Monday, February 04, 2008

PENNSYLVANIA NEWS: Upper Makefield Cull Deemed Success

Anne Toohey has seen fewer deer with “ribs showing through.” Adrienne Minassian said fewer deer are munching on her flower and vegetable garden. Police have reported a 65 percent drop in deer/vehicle collisions in 2007 as compared to 2006.

By all accounts, Upper Makefield's season-long controlled deer hunt was a success. About 70 property owners allowed roughly two dozen bow-hunters to thin herds on their land during the harvest, which spanned September to January. The township last year hired Bedminster-based wildlife management company Eccologix to screen and select hunters and to oversee the hunt.

Although officials still are tallying totals, Jody Maddock, Eccologix Wildlife Management director, said, “We're over the 450 mark.” Of the deer killed, Maddock said, roughly 70 percent were female.

“The goal was a triple of last year's harvest. Last year's harvest was 118,” Maddock said. “A triple would be 354.”

At the outset, officials had said about 3,500 deer — or approximately 166 deer per square mile — called the 22-square-mile township home. Seven deer per square mile was identified as a more manageable number in terms of environmental and human safety, Eccologix officials had said.

Getting to that point will take many more years of hunting, officials said.

“I had expected that it was going to be multi-year in order to have some effect,” supervisor Chairman Dan Worden said. “We'll get a report. Based upon that report, we'll decide what we're going to do going forward.”

Maddock said he expects to make a presentation at the March 19 supervisors meeting. He also is readying a survey for participating property owners to complete.

Serge and Adrienne Minassian beat him to the punch.
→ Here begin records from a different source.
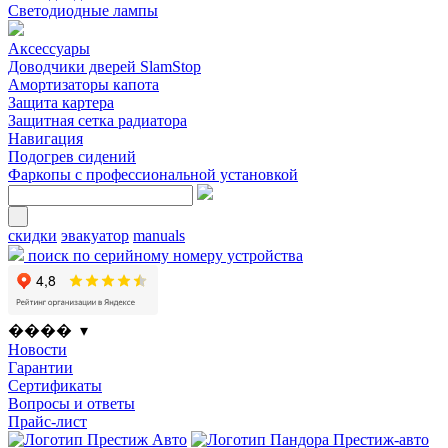
Светодиодные лампы
Аксессуары
Доводчики дверей SlamStop
Амортизаторы капота
Защита картера
Защитная сетка радиатора
Навигация
Подогрев сидений
Фаркопы с профессиональной установкой
скидки
эвакуатор
manuals
поиск по серийному номеру устройства
���� ▾
Новости
Гарантии
Сертификаты
Вопросы и ответы
Прайс-лист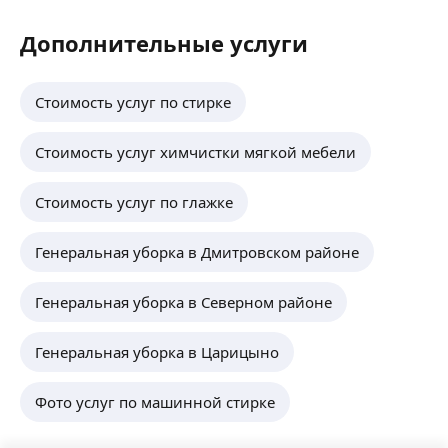
Дополнительные услуги
Стоимость услуг по стирке
Стоимость услуг химчистки мягкой мебели
Стоимость услуг по глажке
Генеральная уборка в Дмитровском районе
Генеральная уборка в Северном районе
Генеральная уборка в Царицыно
Фото услуг по машинной стирке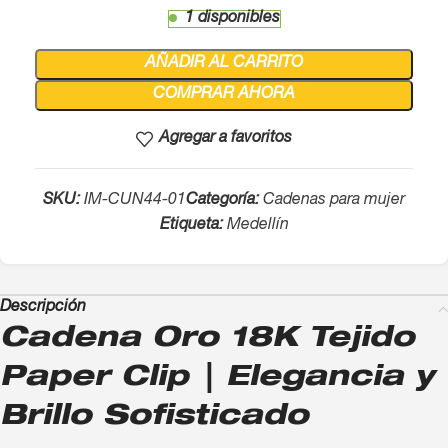
1 disponibles
AÑADIR AL CARRITO
COMPRAR AHORA
Agregar a favoritos
SKU:
IM-CUN44-01
Categoría:
Cadenas para mujer
Etiqueta:
Medellín
Descripción
Cadena Oro 18K Tejido
Paper Clip | Elegancia y
Brillo Sofisticado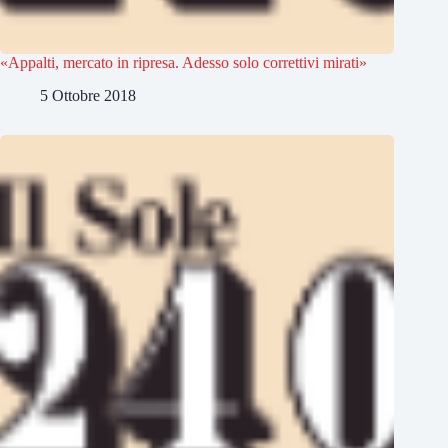
«Appalti, mercato in ripresa. Adesso solo correttivi mirati»
5 Ottobre 2018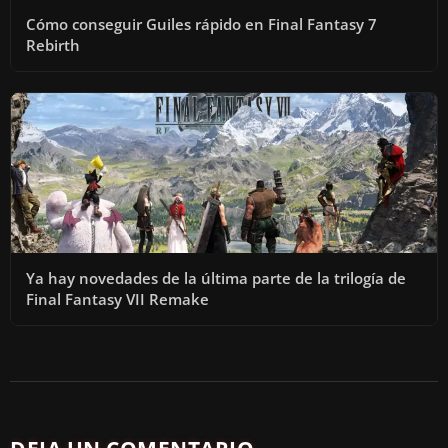
Cómo conseguir Guiles rápido en Final Fantasy 7
Rebirth
Ya hay novedades de la última parte de la trilogía de
Final Fantasy VII Remake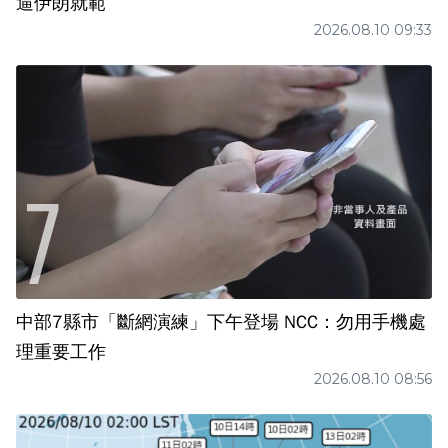
逼伊朗就範
2026.08.10 09:33
中部7縣市「斷網演練」下午登場 NCC：勿用手機處
理重要工作
2026.08.10 08:56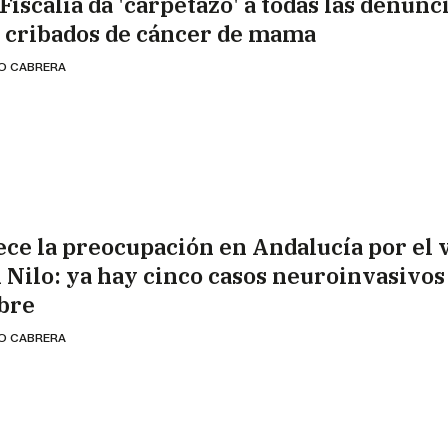
Fiscalía da 'carpetazo' a todas las denunc
s cribados de cáncer de mama
IO CABRERA
ece la preocupación en Andalucía por el 
l Nilo: ya hay cinco casos neuroinvasivos
ebre
IO CABRERA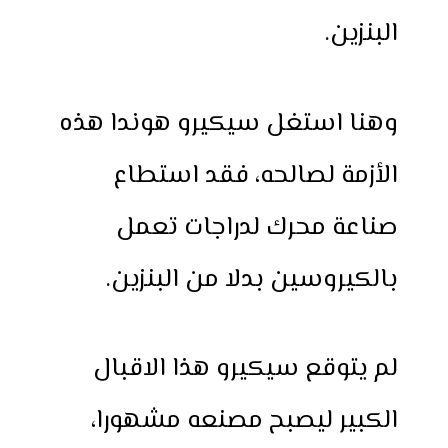
البنزين.
وهنا استغل سيكيرو هوندا هذه
الأزمة لصالحه، فقد استطاع
صناعة محرك لدراجات تعمل
بالكيروسين بدلا من البنزين.
لم يتوقع سيكيرو هذا الاقبال
الكبير ليصبح مصنعه مشهورا،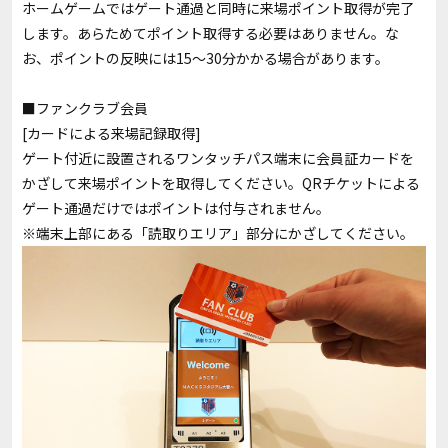
ホームゲームではゲート通過と同時に来場ポイント取得が完了
します。あらためてポイント取得する必要はありません。な
お、ポイントの反映には15〜30分かかる場合があります。
■ファンクラブ会員
[カードによる来場記録取得]
ゲート付近に設置されるワンタッチパス端末に会員証カードを
かざして来場ポイントを取得してください。QRチケットによる
ゲート通過だけではポイントは付与されません。
※端末上部にある「読取りエリア」部分にかざしてください。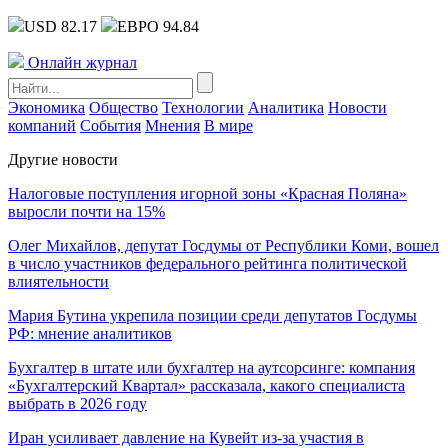
USD 82.17
ЕВРО 94.84
Онлайн журнал
Экономика
Общество
Технологии
Аналитика
Новости
компаний
События
Мнения
В мире
Другие новости
Налоговые поступления игорной зоны «Красная Поляна»
выросли почти на 15%
Олег Михайлов, депутат Госдумы от Республики Коми, вошел
в число участников федерального рейтинга политической
влиятельности
Мария Бутина укрепила позиции среди депутатов Госдумы
РФ: мнение аналитиков
Бухгалтер в штате или бухгалтер на аутсорсинге: компания
«Бухгалтерский Квартал» рассказала, какого специалиста
выбрать в 2026 году
Иран усиливает давление на Кувейт из-за участия в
The Eagle Road homeowners of 30 years sent a letter to township officials expressing their approval with the hunt.

Two hunters were assigned to the couple's 6.3-acre property, Adrienne Minassian said, adding that “you don't even know they're there.”

“They're very discreet, very professional,” she said. “We never saw a dead deer.”

What she has seen are fewer herds feasting on her garden and “sauntering across” her lane.

“The deer used to come up to the front steps,” Minassian said. “They would not even be afraid of you.”

Resident Anne Toohey said she wished the hunting season could be extended to continue reducing the population. Maddock said hunters killed about 20 deer on her 5-acre property.

“There's just too many deer. There's a huge problem nationally with the amount of deer,” Toohey said. “We need to be responsible about the deer population.”

To do so, Maddock said, more landowners would have to grant hunters access. With the same properties, he predicts 30 to 40 percent fewer deer would be killed during the upcoming season.

“They've now been to school,” Maddock said of deer. “Where we are there will be less.”

Besides one resident who urged officials to use birth control instead of hunting, the Upper Makefield hunt has received little resistance. A recent sharpshooting in Solebury sparked considerable controversy, and some in Lower Makefield have spoken out against the township's plan for a controlled hunt.